» **Task**
Return a copy of every line in the data below that contains "padding".

*** Opening of Material supplied ***

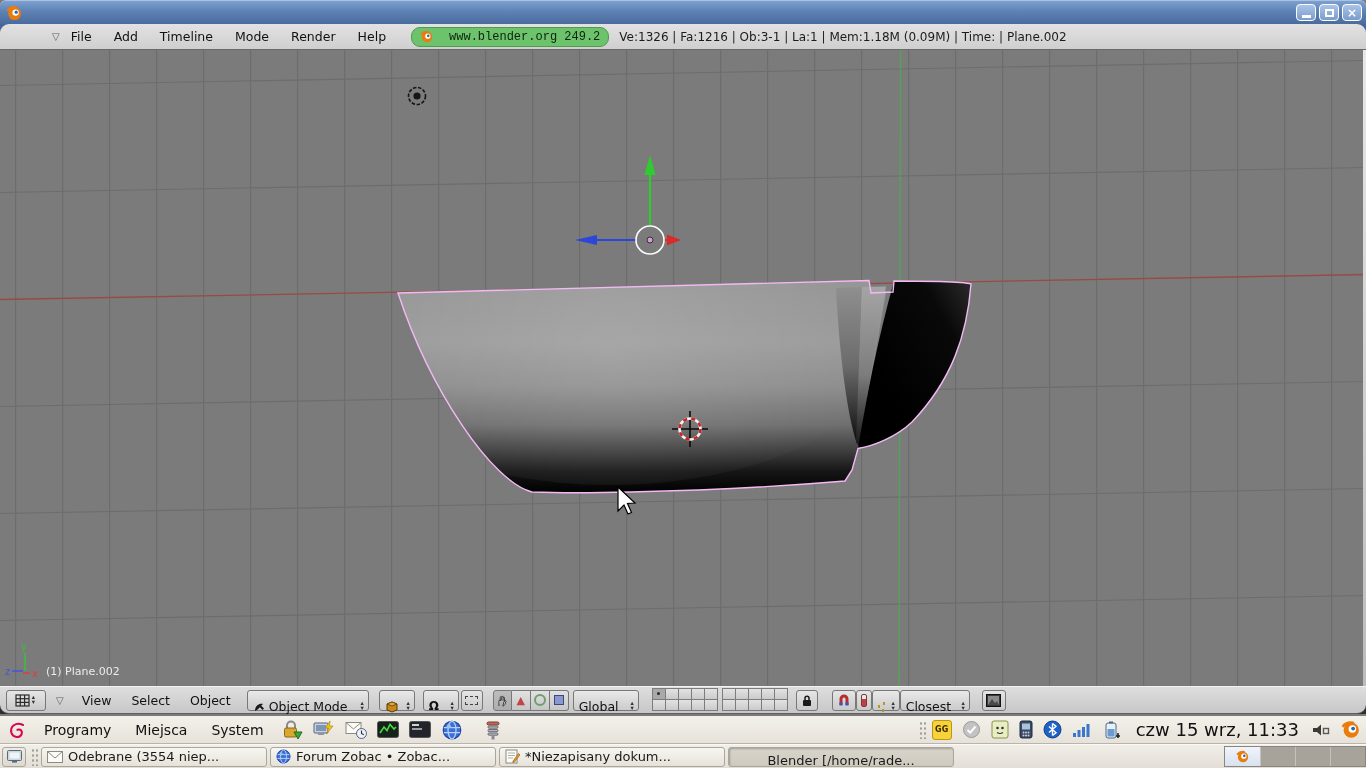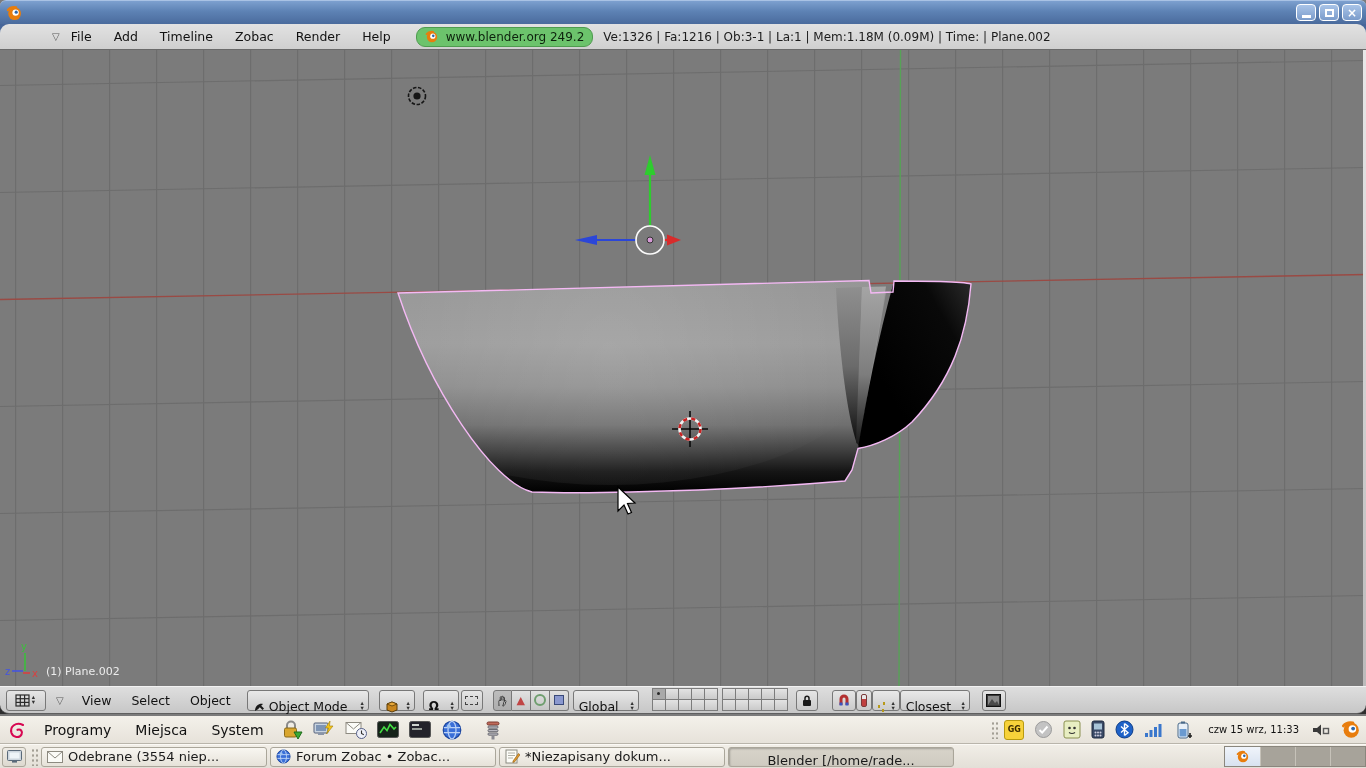--- a/index.html
+++ b/index.html
@@ -16,22 +16,22 @@
     color:#fff;font-size:12px;font-weight:bold;box-sizing:border-box;}
   .wbtn .bar{width:9px;height:3px;background:#fff;margin-top:8px;}
   .wbtn .box{width:9px;height:8px;border:2px solid #fff;box-sizing:border-box;}
   
   #menubar-wrap{position:absolute;left:0;top:24px;width:1366px;height:26px;background:#46669a;}
   #menubar{width:100%;height:100%;background:linear-gradient(#e2e2e2,#cfcfcf);
     border-radius:9px 9px 0 0;border-bottom:1px solid #6a6a6a;box-sizing:border-box;
     display:flex;align-items:center;font-size:12.5px;color:#111;}
   .tri{color:#5a5a5a;font-size:10px;margin-left:52px;}
   .menu-item{padding:0 11px;cursor:default;}
-  #badge{margin-left:14px;display:flex;align-items:center;gap:8px;background:#6cc36c;
-    border:1px solid #4f9b4f;border-radius:9px;height:18px;padding:0 8px;font-size:12px;color:#0d220d;}
+  #badge{margin-left:14px;display:flex;align-items:center;gap:16px;background:#6cc36c;
+    border:1px solid #4f9b4f;border-radius:9px;height:18px;padding:0 8px;font-size:12px;color:#0d220d;font-family:Liberation Mono, monospace;}
   #stats{margin-left:10px;font-size:12px;color:#1c1c1c;white-space:nowrap;}
   
   #viewport{position:absolute;left:0;top:50px;width:1366px;height:636px;}
   #win-edge-r{position:absolute;right:0;top:50px;width:3px;height:664px;background:linear-gradient(#e8e8e8,#b9b9b9);}
   
   #vheader-wrap{position:absolute;left:0;top:686px;width:1366px;height:28px;background:#2e2e2e;}
   #vheader{width:100%;height:100%;background:linear-gradient(#dedede,#c7c7c7);
     border-top:1px solid #f2f2f2;border-bottom:1px solid #5f5f5f;box-sizing:border-box;
     border-radius:0 0 9px 9px;display:flex;align-items:center;font-size:12.5px;color:#111;padding-left:6px;}
   .hbtn{height:21px;background:linear-gradient(#e6e6e6,#c9c9c9);border:1px solid #787878;
@@ -49,21 +49,21 @@
   .lgrid{display:grid;grid-template-columns:repeat(5,13px);grid-template-rows:11px 11px;}
   .lcell{border:1px solid #7c7c7c;margin:-1px 0 0 -1px;background:linear-gradient(#e3e3e3,#cacaca);position:relative;}
   .lcell.on{background:#a9a9a9;}
   .lcell.on::after{content:"";position:absolute;left:4px;top:3px;width:3px;height:3px;background:#2a2a2a;border-radius:50%;}
   
   #gpanel{position:absolute;left:0;top:716px;width:1366px;height:28px;background:linear-gradient(#f4f1ea,#e6e2da);
     border-bottom:1px solid #b9b5ab;box-sizing:border-box;display:flex;align-items:center;gap:2px;}
   .gmenu{font-size:14px;color:#111;padding:0 11px;}
   .licon{width:24px;height:24px;margin:0 3px;display:flex;align-items:center;justify-content:center;}
   .tray-ico{margin:0 4px;display:flex;align-items:center;justify-content:center;}
-  #clock{font-size:10px;color:#111;margin:12px 6px;white-space:nowrap;}
+  #clock{font-size:18px;color:#111;margin:12px 6px;white-space:nowrap;}
   
   #tpanel{position:absolute;left:0;top:744px;width:1366px;height:24px;background:linear-gradient(#f1eee7,#e3dfd7);
     display:flex;align-items:center;gap:3px;border-top:1px solid #fbf9f5;box-sizing:border-box;}
   .task-btn{width:226px;height:20px;background:linear-gradient(#f8f6f1,#e6e2d9);
     border:1px solid #aaa69a;border-radius:3px;display:flex;align-items:center;gap:5px;
     font-size:13px;color:#1a1a1a;padding:0 5px;box-sizing:border-box;overflow:hidden;white-space:nowrap;}
   .task-btn.active{background:linear-gradient(#d8d4ca,#cfcbc1);box-shadow:inset 1px 1px 2px rgba(0,0,0,.25);flex-direction:column;}
   #wswitch{margin-left:auto;display:flex;height:21px;border:1px solid #8a867d;box-sizing:border-box;}
   .wcell{width:35px;height:100%;background:#a7a39a;border-left:1px solid #c6c2b9;
     display:flex;align-items:center;justify-content:center;box-sizing:border-box;}
@@ -115,21 +115,21 @@
         </div>
     </div>
   </div>
 
   <div id="menubar-wrap">
     <div id="menubar">
       <span class="tri">▽</span>
       <span class="menu-item">File</span>
       <span class="menu-item">Add</span>
       <span class="menu-item">Timeline</span>
-      <span class="menu-item">Zobac</span>
+      <span class="menu-item">Mode</span>
       <span class="menu-item">Render</span>
       <span class="menu-item">Help</span>
       <span id="badge">
         <svg width="13" height="13">
             <use href="#sym-blender"></use>
           </svg>
         <span>www.blender.org 249.2</span>
       </span>
       <span id="stats">Ve:1326 | Fa:1216 | Ob:3-1 | La:1 | Mem:1.18M (0.09M) | Time: | Plane.002</span>
     </div>

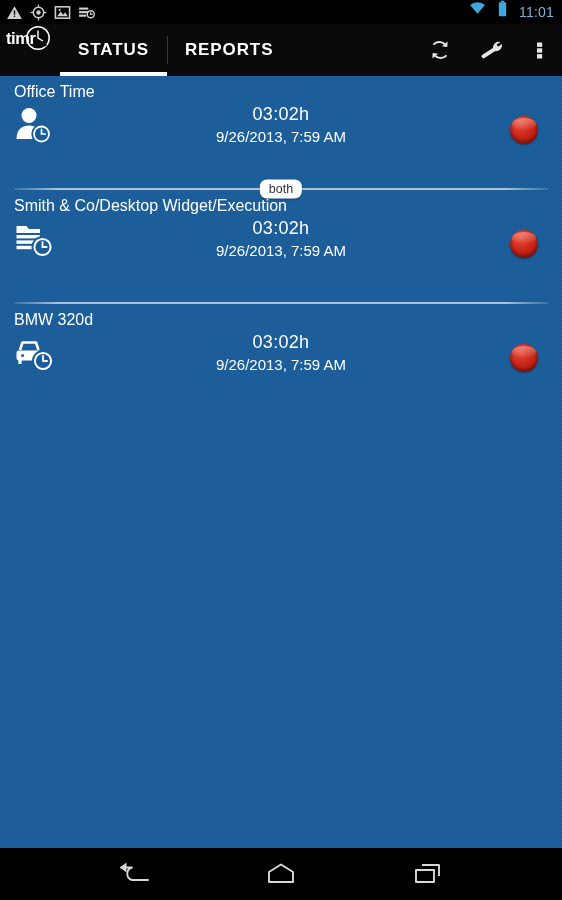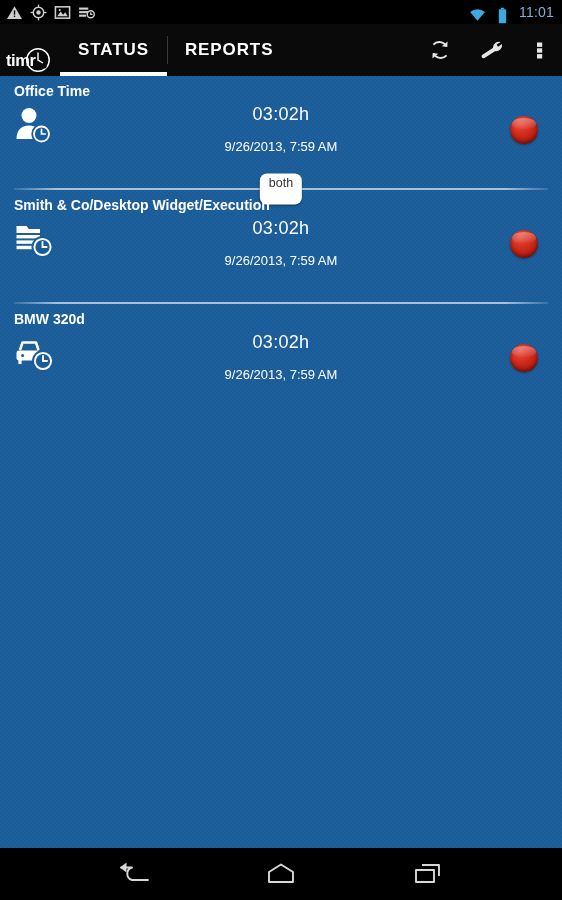--- a/index.html
+++ b/index.html
@@ -11,34 +11,34 @@
   }
   #app { position:relative; width:562px; height:900px; background:#000; }
 
   
   .statusbar {
     position:absolute; top:0; left:0; width:562px; height:24px;
     background:#000; display:flex; align-items:center;
     padding:0 8px 0 6px;
   }
   .sb-left { display:flex; align-items:center; gap:7px; }
-  .sb-right { margin-left:auto; display:flex; align-items:flex-end; gap:12px; }
+  .sb-right { margin-left:auto; display:flex; align-items:flex-start; gap:12px; }
   .sb-icon { width:17px; height:17px; display:block; }
   .sb-clock {
     color:#7FB2D9; font-size:14px; letter-spacing:.2px;
     line-height:24px; font-family:"Liberation Sans", sans-serif;
   }
 
   
   .actionbar {
     position:absolute; top:24px; left:0; width:562px; height:52px;
     background:#0a0a0a; display:flex; align-items:center;
   }
   .brand {
-    width:60px; height:52px; display:flex; align-items:flex-end;
+    width:60px; height:52px; display:flex; align-items:flex-start;
     justify-content:center; flex:none;
   }
   .tabs { display:flex; align-items:stretch; height:52px; }
   .tab {
     position:relative; display:flex; align-items:center;
     padding:0 18px; height:52px;
     color:#fff; font-size:17px; font-weight:bold; letter-spacing:.9px;
     white-space:nowrap;
   }
   .tab + .tab::before {
@@ -64,35 +64,35 @@
       linear-gradient(45deg, rgba(255,255,255,.022) 25%, transparent 25%, transparent 75%, rgba(255,255,255,.022) 75%),
       linear-gradient(45deg, rgba(255,255,255,.022) 25%, transparent 25%, transparent 75%, rgba(255,255,255,.022) 75%);
     background-size:4px 4px;
     background-position:0 0, 2px 2px;
     overflow:hidden;
   }
 
   .row { position:relative; height:112px; }
   .row-title {
     position:absolute; left:14px; top:7px;
-    color:#fff; font-size:14px; white-space:nowrap;font-weight:bold;
+    color:#fff; font-size:16px; white-space:nowrap;
   }
   .row-icon {
     position:absolute; left:14px; top:30px;
     width:46px; height:40px;
   }
   .row-center {
     position:absolute; left:0; right:0; top:25px;
     text-align:center; pointer-events:none;
   }
   .row-duration {
     color:#fff; font-size:18px; letter-spacing:.3px; line-height:26px;
   }
   .row-stamp {
-    color:#fff; font-size:13px; line-height:20px; margin-top:10px;
+    color:#fff; font-size:15px; line-height:20px; margin-top:0;
   }
   .row-button {
     position:absolute; right:24px; top:40px;
     width:28px; height:28px; border-radius:50%;
     background:radial-gradient(circle at 38% 26%, #e8503f 0%, #d12b1c 42%, #9e0f08 100%);
     box-shadow:inset 0 -2px 4px rgba(0,0,0,.45), 0 1px 2px rgba(0,0,0,.35);
     overflow:hidden;
   }
   .row-button::after {
     content:""; position:absolute; left:2px; right:2px; top:2px; height:11px;
@@ -100,21 +100,21 @@
     background:linear-gradient(to bottom, rgba(255,255,255,.34), rgba(255,255,255,.03));
   }
 
   .divider {
     position:relative; height:2px; margin:0 14px;
     background:linear-gradient(to right, rgba(255,255,255,.12), rgba(255,255,255,.62) 8%, rgba(255,255,255,.62) 92%, rgba(255,255,255,.12));
   }
   .divider-label {
     position:absolute; left:50%; top:50%; transform:translate(-50%,-50%);
     background:#fff; color:#333; font-size:12.5px;
-    padding:2px 9px 15px; border-radius:7px; white-space:nowrap;
+    padding:2px 9px 3px; border-radius:7px; white-space:nowrap;
     box-shadow:0 1px 2px rgba(0,0,0,.3);
   }
 
   
   .navbar {
     position:absolute; bottom:0; left:0; width:562px; height:52px;
     background:#000; display:flex; align-items:center; justify-content:center;
     gap:85px;
   }
   .nav-btn {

*** Close of Material supplied ***

» **Expected answer**
   .menu-item{padding:0 11px;cursor:default;}
-    border:1px solid #4f9b4f;border-radius:9px;height:18px;padding:0 8px;font-size:12px;color:#0d220d;}
+    border:1px solid #4f9b4f;border-radius:9px;height:18px;padding:0 8px;font-size:12px;color:#0d220d;font-family:Liberation Mono, monospace;}
     border-radius:0 0 9px 9px;display:flex;align-items:center;font-size:12.5px;color:#111;padding-left:6px;}
   .gmenu{font-size:14px;color:#111;padding:0 11px;}
     font-size:13px;color:#1a1a1a;padding:0 5px;box-sizing:border-box;overflow:hidden;white-space:nowrap;}
     padding:0 8px 0 6px;
     padding:0 18px; height:52px;
-    padding:2px 9px 15px; border-radius:7px; white-space:nowrap;
+    padding:2px 9px 3px; border-radius:7px; white-space:nowrap;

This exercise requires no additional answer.